ALEJANDRO VIDAL
El relajamiento de los jugadores del Mallorca en Gijón no debe caer en el olvido, porque constituyó no solamente un paso atrás en sus objetivos a corto plazo, sino un desprecio absoluto al calendario que se avecina y que obliga a ganar al Getafe mañana o a correr el riesgo de desandar lo recorrido en el comienzo del presente Campeonato de Liga.
Los buenos resultados obtenidos en casa contrastan con el mal juego del equipo fuera.
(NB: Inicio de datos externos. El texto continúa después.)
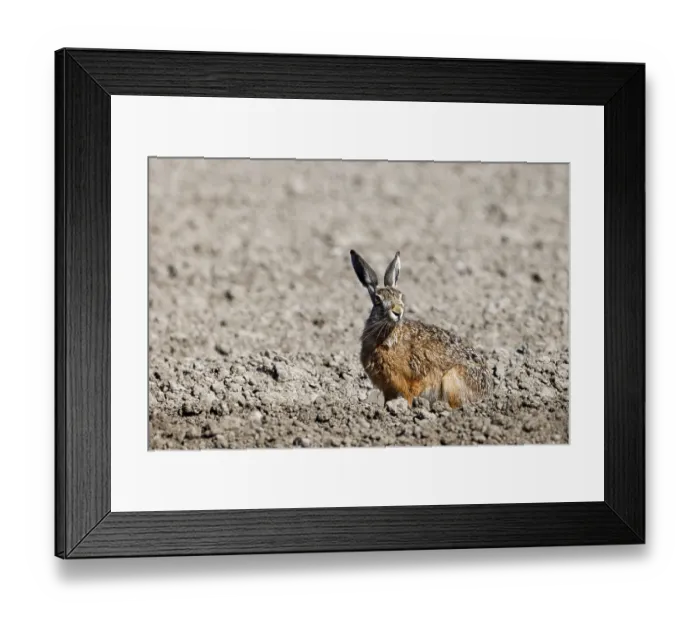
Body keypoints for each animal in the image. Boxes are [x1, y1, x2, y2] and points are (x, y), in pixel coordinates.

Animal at [350, 249, 492, 408]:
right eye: (377, 300)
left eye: (401, 296)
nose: (398, 312)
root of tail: (487, 393)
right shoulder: (387, 387)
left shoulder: (406, 380)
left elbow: (410, 393)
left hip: (452, 380)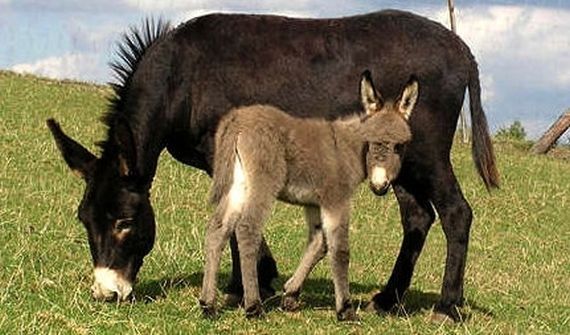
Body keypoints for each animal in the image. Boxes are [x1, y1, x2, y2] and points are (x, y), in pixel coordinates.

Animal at [200, 72, 418, 322]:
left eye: (399, 146)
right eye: (371, 142)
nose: (380, 185)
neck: (348, 148)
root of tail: (237, 119)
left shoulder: (314, 202)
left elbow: (318, 243)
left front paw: (291, 295)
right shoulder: (336, 200)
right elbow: (339, 251)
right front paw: (345, 309)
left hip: (238, 184)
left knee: (218, 229)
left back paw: (208, 304)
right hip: (263, 183)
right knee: (247, 228)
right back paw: (253, 306)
Tres salidas y un solo punto. Si una no era de la Liga del Mallorca, según palabras de Gregorio Manzano, la última sí lo era y lo malo es que las tres próximas,- Atlético, Valencia y Barcelona- hay que darlas ya a beneficio de inventario si aplicamos la misma teoría.
Por eso no queda otra que ganar mañana y, a ser posible, al Racing el día 1 de noviembre sopena de encontrarnos cumplido el primer tercio de Liga con apenas una docena de puntos y muy alejados de las perspectivas justificadas o ilusorias que señalaron el estreno de la competición.
El técnico aseguró ayer que el equipo está bien. No sabemos si se refería al que venció al Valladolid o al que rozó el ridículo en El Molinón. Tampoco tenemos muy claro si hablaba del de Borja, Aduriz, Nunes y Aouate, la columna vertebral desaparecida en combate hace dos semanas, o del de los Mattioni, un misterio, Pezzolano, Corrales y Webó sin olvidar a Castro. Por suerte mañana podremos despejar alguna de estas incógnitas, bastante más interesantes que si se cita en el Ono mayor o menor número de espectadores.